2. To discover available resources, clients may send a `resources/list` request. Clients SHOULD only send this request if the server has announced this capability. Servers who support resources MUST respond to these requests with a full list of resources available to that client. This response MUST support pagination.

- The use of the term "result" is confusing. A Result is sometimes used in place of "a successful response" but `result` is also a _property_ of a successful response. Note the two ways it is used in this statement, which speaks about "successful results" (which probably means "successful responses"), and then also as a property that must be set:
> Responses are further sub-categorized as either successful results or errors. Either a result or an error MUST be set. A response MUST NOT set both.

## Small

- The Spec mentions the term "sub-resource" but the term is never defined.
-

# Recommendations

- Strictly define and enforce Separation of Concerns - if part of the Specification must be expressed in TypeScript, it must be clear _why_. Comments should be entirely removed from the Schema. If TypeScript is not a sufficiently rich language to express the Schema, it should not be used as an authoritative source. Move all the definitions into the Spec documents, where English commentary is appropriate - use programming language conventions to express certain aspects when needed, but don't require readers to cross-reference two sets of documents, one in English, and one in a programming language with extensive comments. Why make the reader conversant in the syntax of TypeScript interfaces, when the same things can be expressed in English, especially if the TypeScript Schema is not sufficiently clear without additional comments?

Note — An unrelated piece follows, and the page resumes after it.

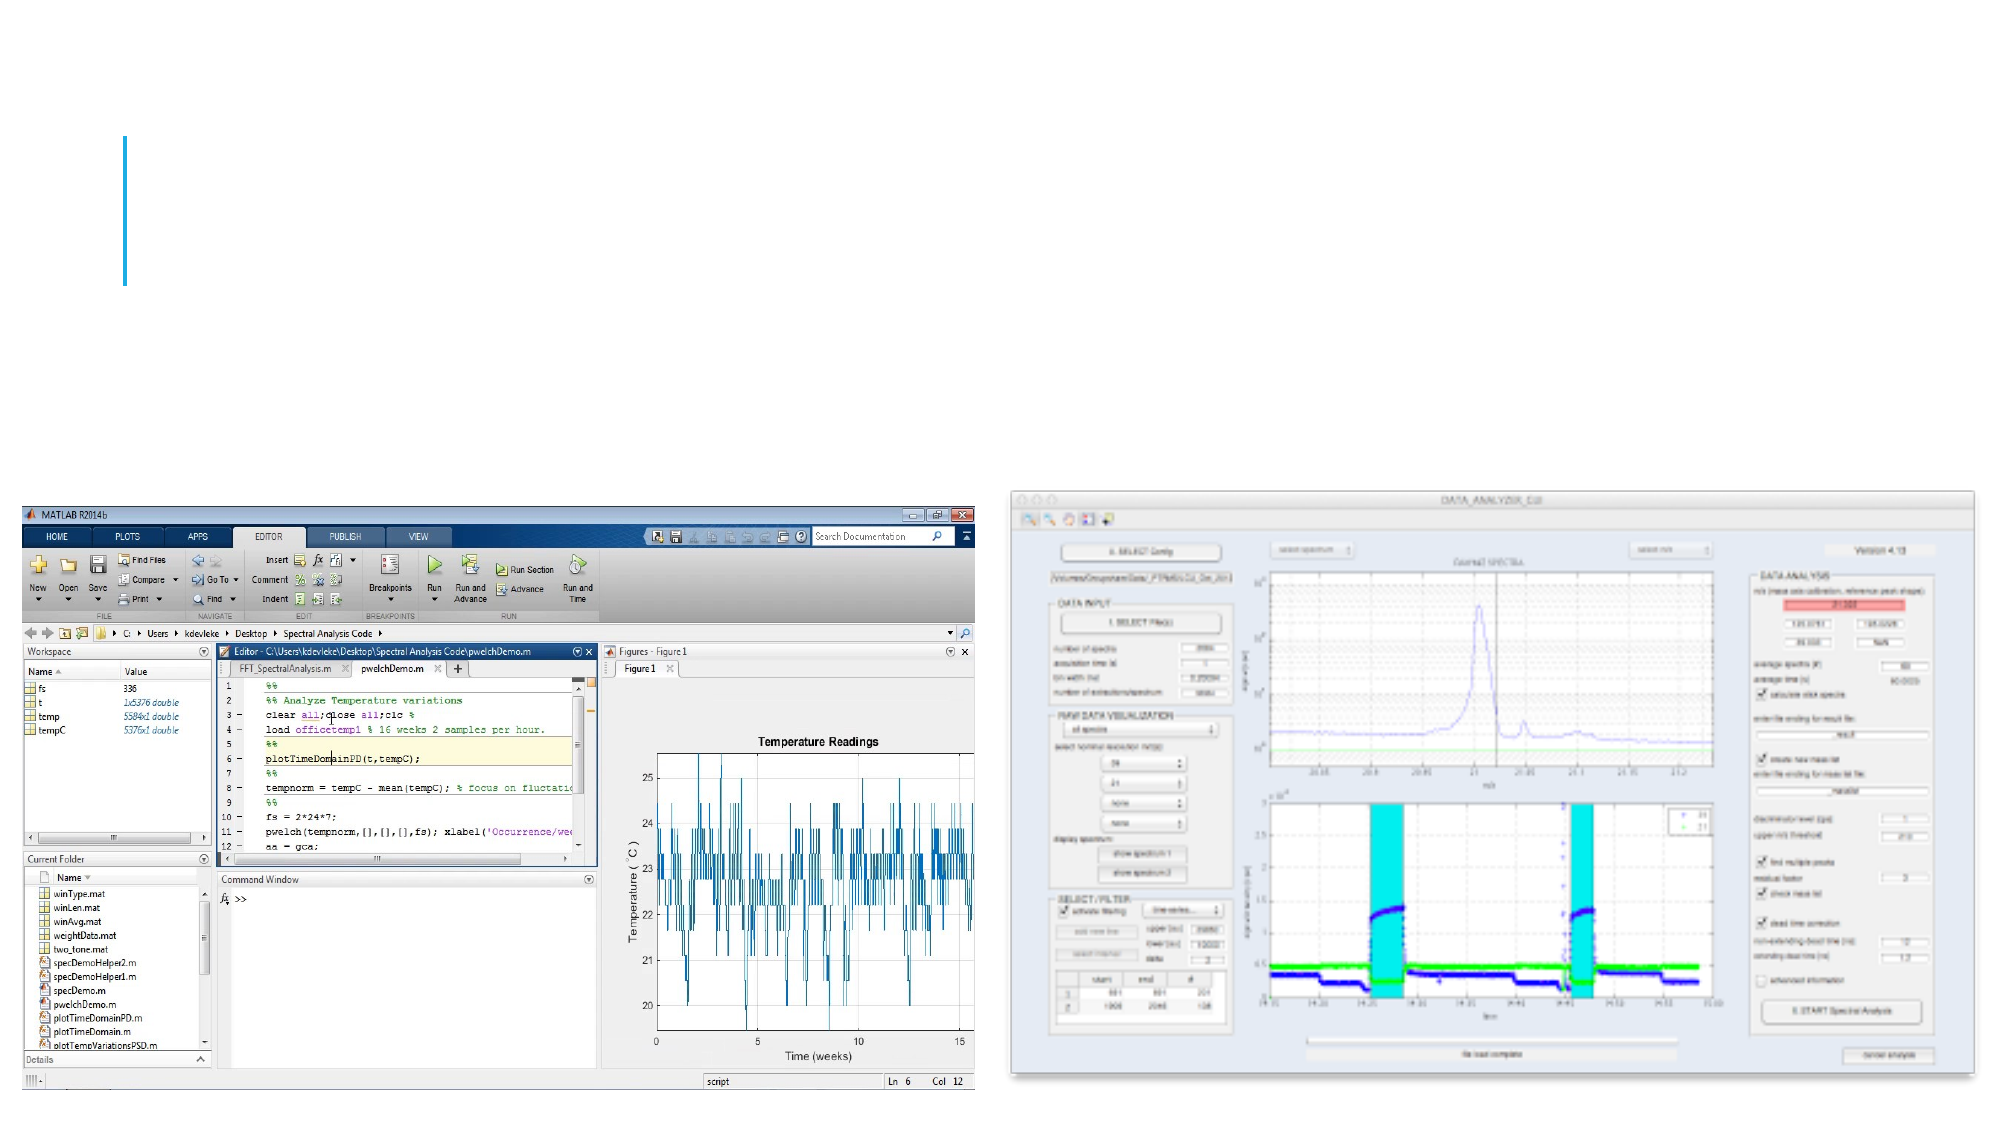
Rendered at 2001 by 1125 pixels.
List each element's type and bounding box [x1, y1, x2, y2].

list [21, 506, 976, 1091]
picture [1002, 484, 1986, 1091]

- Remove potentially ambiguous language from the Specification, and use formal language in its place. Leverage formal, functional definitions instead when possible. (Example: JSON-RPC declares that the lack of an `id` is _constitutive_ of a Notification - it states a clear formal criterion, before offering some comments about what the larger purpose is of Notifications.) Eliminate the use of terms like "supports" unless they are formally defined. Replace descriptive language (which is appropriate for a user guide) with prescriptive language. Do not rely on any tacit knowledge or "commonsense assumptions", especially when dealing with data structures like the Capabilities object. Ideally, do not require the reader to make subtle inferences based on statements and definitions that are distributed across many documents/pages. Proactively look for opportunities for (mis-)interpretation and just eliminate them with explicit language. Prefer redundancy in some case, for simple prescriptions, or simply refer the reader back to the general requirements, if they are stated formally.

- Make a clearer delineation between the Specification and the User Guide - establish the Specification as a formal, technical document, and use appropriate language, even if it involves dry or "legalistic" verbiage. Then the Spec is the Spec and the guides are more user-friendly presentations of the formal content of the Spec. If the Spec is complex and nuanced, do not rely heavily on broad "principles" such as those stated in the Overview - these could probably be interpreted in a way that resolves all ambiguity that I have identified in this document - but the reader should not have to engage in complex hermeneutics in order to understand the Spec.

- Establish up front what constraints JSON-RPC imposes on the Specification. (Requests MUST include an `id`, etc. - quite brief, really). This would eliminate the need to re-state these things in the Specification when describing various message types and expected behavior. If the Spec says that it uses JSON-RPC 2.0 as the base messaging protocol, then just state up front (as a convenience) what this means for every Request, Response, Notification, etc. - or simply refer the reader to the relevant definition and omit it from the Specification. (This is the case with respect to MUST/SHOULD/MAY, which are technical terms with nuanced definitions that are used but not _redeclared_ in the Spec.) There is no need to re-declare constraints that are already established in the JSON-RPC spec (although doing so once may help some readers), and doing so may lead to mis-interpretation or mis-alignment.